:: TASKS TO CARRY OUT ::
- A) Repeat everything in the Aungzwamagyi passage from "In 1173, Aung" down to "also Narapatisithu's cousins.)" word for word.
- B) Carry the passage about the nat Aungzwamagyi forward from its final sentence.

:: READING PASSAGE ::

▼

Aungzwamagyi (အောင်စွာမကြီး; also called Bo Aung Zwa) is one of the 37 nats in the Burmese pantheon of nats. He is the nat representation of Aung Zwa, a commander in the service of Crown Prince Narapatisithu of Pagan, and the assassin of King Naratheinkha. He is portrayed sitting on a throne, playing a harp and wearing a headdress and a sash.

In 1173, Aung Zwa on Narapatisithu's orders assassinated Naratheinkha who had tried to take one of Narapatisithu's queens as his own. Aung Zwa led a group of 80 soldiers, and infiltrated the palace. He found the king in the privy, and killed him there.

Narapatisithu had promised Aung Zwa the three queens of Naratheinkha for his efforts. But the new king reneged on his promise, after hearing pleas by his three sisters-in-law not to be given to a commoner like Aung Zwa. (The queens were also Narapatisithu's cousins.)

▲

:: DATASET EXTRACT ::

▼

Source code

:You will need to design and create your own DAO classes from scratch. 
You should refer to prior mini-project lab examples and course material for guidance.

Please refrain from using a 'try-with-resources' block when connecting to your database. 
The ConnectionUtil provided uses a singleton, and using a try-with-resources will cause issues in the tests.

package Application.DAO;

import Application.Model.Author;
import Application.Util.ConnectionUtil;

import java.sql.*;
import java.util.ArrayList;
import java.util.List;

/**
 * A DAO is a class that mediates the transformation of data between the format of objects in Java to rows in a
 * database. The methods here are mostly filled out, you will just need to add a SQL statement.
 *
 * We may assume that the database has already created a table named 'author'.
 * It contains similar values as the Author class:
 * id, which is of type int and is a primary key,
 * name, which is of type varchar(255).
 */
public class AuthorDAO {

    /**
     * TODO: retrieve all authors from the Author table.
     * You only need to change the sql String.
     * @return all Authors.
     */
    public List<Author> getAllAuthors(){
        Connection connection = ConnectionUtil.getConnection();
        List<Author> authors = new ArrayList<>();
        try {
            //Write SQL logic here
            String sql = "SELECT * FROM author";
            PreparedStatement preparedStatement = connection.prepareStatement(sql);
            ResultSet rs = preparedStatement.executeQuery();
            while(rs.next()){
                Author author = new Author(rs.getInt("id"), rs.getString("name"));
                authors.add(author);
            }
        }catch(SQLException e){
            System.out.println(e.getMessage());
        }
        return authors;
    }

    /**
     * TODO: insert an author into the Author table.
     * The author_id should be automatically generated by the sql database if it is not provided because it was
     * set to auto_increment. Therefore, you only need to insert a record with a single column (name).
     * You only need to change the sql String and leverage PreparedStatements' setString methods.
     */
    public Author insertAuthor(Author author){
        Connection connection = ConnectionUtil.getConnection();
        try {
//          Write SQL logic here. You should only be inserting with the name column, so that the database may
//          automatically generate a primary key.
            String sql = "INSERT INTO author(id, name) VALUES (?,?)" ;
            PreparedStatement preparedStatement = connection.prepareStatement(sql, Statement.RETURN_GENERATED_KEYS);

▲

:: EXERCISE RESPONSES ::
- A)
In 1173, Aung Zwa on Narapatisithu's orders assassinated Naratheinkha who had tried to take one of Narapatisithu's queens as his own. Aung Zwa led a group of 80 soldiers, and infiltrated the palace. He found the king in the privy, and killed him there.

Narapatisithu had promised Aung Zwa the three queens of Naratheinkha for his efforts. But the new king reneged on his promise, after hearing pleas by his three sisters-in-law not to be given to a commoner like Aung Zwa. (The queens were also Narapatisithu's cousins.)

- B)
The king told Aung Zwa that:
Nga Aung Zwa Nge, I made thee a promise indeed but if I were to give thee one of my sisters-in-law, it would be held a sin against my grand-sires and great-grand-sires. I will make thee great, and give thee a daughter of a great nobleman.

Aung Zwa, disgusted, said: Pish!

Narapatisithu killed him at once, saying He hath braved me to my face.